» **Assigned task 1**
From the article on Michael Mann's films, reproduce the passage from "Thief (1981)" up to and including "spectacular break-in scenes.".
» **Assigned task 2**
According to the article on Michael Mann's films, whom did Mann employ as consultants while making Thief?

(Page extract Opens)

Still frame from the movie Ali, showing actor Will Smith as Muhammad Ali in a boxing robe, pointing and yelling.

Will Smith puts up his dukes against the entire U.S. government in Ali.

These scenes are hard to shrug off as superfluous violence. They involve you directly in the characters’ fateful conflicts with the powers that be. In the boxing epic Ali, Muhammad Ali (Will Smith) puts up his dukes against the entire U.S. government. In The Insider, a journalist (Al Pacino) defies both the tobacco industry and his own TV network. These are imperfect characters who strive for perfection in their work, whether a hit man (Tom Cruise in Collateral) or a hacker (Chris Hemsworth in Blackhat). They may yearn for a normal existence, but their obsessions usually consign them to life on the margins.

Mann will only take on projects that matter to him, so his filmography is relatively slim after a half-century’s worth of work. The 2023 release of the race-car saga Ferrari, his first production in eight years, is an occasion for revisiting a director who artfully combines mood, music, and moral concerns, rivaling his crime-focused peers Martin Scorsese and Francis Ford Coppola.

Here are five gems worth watching and rewatching. They’re sure to inspire future generations of moviemakers, just as that Madison screening of Dr. Strangelove inspired a young Michael Mann.

Thief (1981)

An independent-minded ex-con (James Caan) falls back on his safecracking skills for a final score — the one that will ensure a happily-ever-after ending with his new family. What could possibly go wrong when a local mob boss offers a helping hand? Displaying the mania for realism that would become his trademark, Mann employed professional criminals as consultants and even used their burglary tools for the spectacular break-in scenes.

Heat (1995)

In a cat-and-mouse game for the ages, Mann presents a master cop (Al Pacino) who’s not so different from the master criminal (Robert De Niro) he’s pursuing. Each is dedicated to his craft, and each pays a price for his professionalism. Healthy romantic relationships are forever out of reach for two alpha males focused on crimes, whether committing or solving them. Their only authentic relationship is with each other, evident in the classic diner scene where the antagonists meet for coffee and confessions.

The Insider (1999)

Like Ali, Ferrari, and The Last of the Mohicans, this fact-based drama finds Mann stretching beyond his favorite subject of perpetrators and police. But even in the confines of broadcast journalism, his scene-making is no less explosive. Journalist Lowell Bergman ’66 (Pacino, again at his very best) puts everything on the line to interview a tobacco-industry whistleblower (Russell Crowe) on 60 Minutes. As if tossed in a tempest, Mann’s whirling camera evokes the storm clouds in Bergman’s soul.

Ali (2001)

Mann puts conventional biopics to shame with his large-canvas portrait of Muhammad Ali (Will Smith), who taunts and transforms American culture in the fraught decade between 1964 and 1974. The director nimbly dodges the genre’s clichés by emphasizing offbeat moments rather than on-the-nose exposition. He uses every weapon in his filmmaking arsenal to bring the boxing matches to life, and his speedy, swirling, scrappy camera work matches his subject’s pugilistic style. But Mann’s greatest achievement in Ali — what distinguishes it in a crowded field of Ali books, articles, and documentaries — is going beyond the bluster to capture the champ’s complex inner life.

(Page extract Closes)
(Stored data Opens)

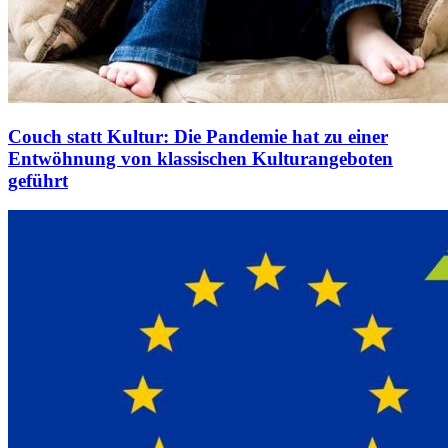
Couch statt Kultur: Die Pandemie hat zu einer
Entwöhnung von klassischen Kulturangeboten
geführt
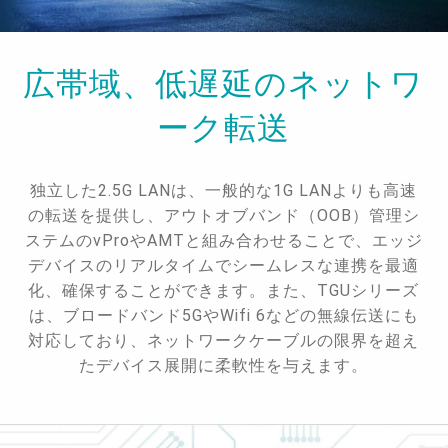
広帯域、低遅延のネットワ
ーク転送
独立した2.5G LANは、一般的な1G LANよりも高速
の転送を提供し、アウトオブバンド（OOB）管理シ
ステムのvProやAMTと組み合わせることで、エッジ
デバイスのリアルタイムでシームレスな連携を最適
化、確保することができます。また、TGUシリーズ
は、ブロードバンド5GやWifi 6などの無線伝送にも
対応しており、ネットワークケーブルの限界を超え
たデバイス展開に柔軟性を与えます。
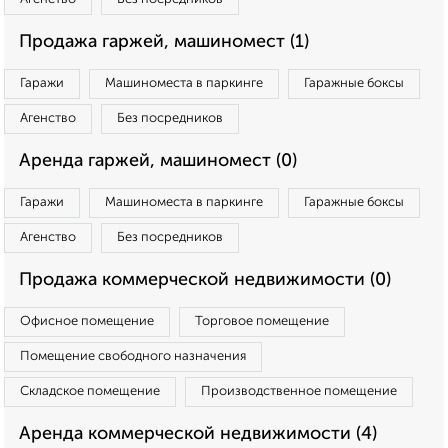
Продажа гаржей, машиномест (1)
Гаражи
Машиноместа в паркинге
Гаражные боксы
Агенство
Без посредников
Аренда гаржей, машиномест (0)
Гаражи
Машиноместа в паркинге
Гаражные боксы
Агенство
Без посредников
Продажа коммерческой недвижимости (0)
Офисное помещение
Торговое помещение
Помещение свободного назначения
Складское помещение
Производственное помещение
Аренда коммерческой недвижимости (4)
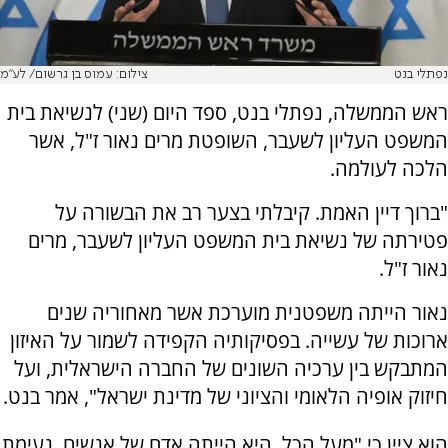
נפתלי בנט
צילום: עמוס בן גרשום/ לע"מ
ראש הממשלה, נפתלי בנט, ספד היום (שני) לנשיאת בית
המשפט העליון לשעבר, השופטת מרים נאור ז"ל, אשר
הלכה לעולמה.
"ברוך דיין האמת. קיבלתי בצער רב את הבשורה על
פטירתה של נשיאת בית המשפט העליון לשעבר, מרים
נאור ז"ל.
נאור הייתה משפטנית מוערכת אשר מאחוריה שנים
ארוכות של עשייה. בפסיקותיה הקפידה לשמור על האיזון
המתבקש בין ערכיה השונים של החברה הישראלית, ועל
חיזוק אופיה הלאומי והציוני של מדינת ישראל", אמר בנט.
הוא ציין כי "מעל הכל, היא הייתה אדם של אנשים. נעימת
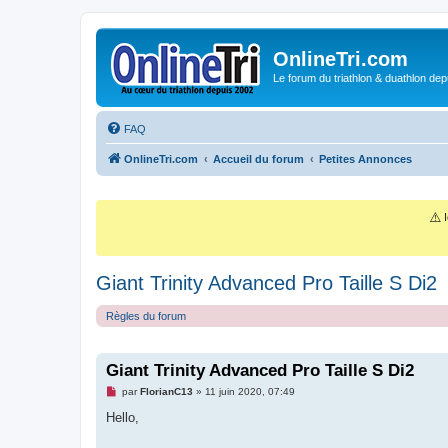
OnlineTri.com
Le forum du triathlon & duathlon dep
FAQ
OnlineTri.com
Accueil du forum
Petites Annonces
⚠️
I
Giant Trinity Advanced Pro Taille S Di2
Règles du forum
Giant Trinity Advanced Pro Taille S Di2
M
par
FlorianC13
»
11 juin 2020, 07:49
e
s
Hello,
s
a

(Stored data Closes)

» **Exercise answer 1**
Thief (1981)

An independent-minded ex-con (James Caan) falls back on his safecracking skills for a final score — the one that will ensure a happily-ever-after ending with his new family. What could possibly go wrong when a local mob boss offers a helping hand? Displaying the mania for realism that would become his trademark, Mann employed professional criminals as consultants and even used their burglary tools for the spectacular break-in scenes.

» **Exercise answer 2**
Professional criminals.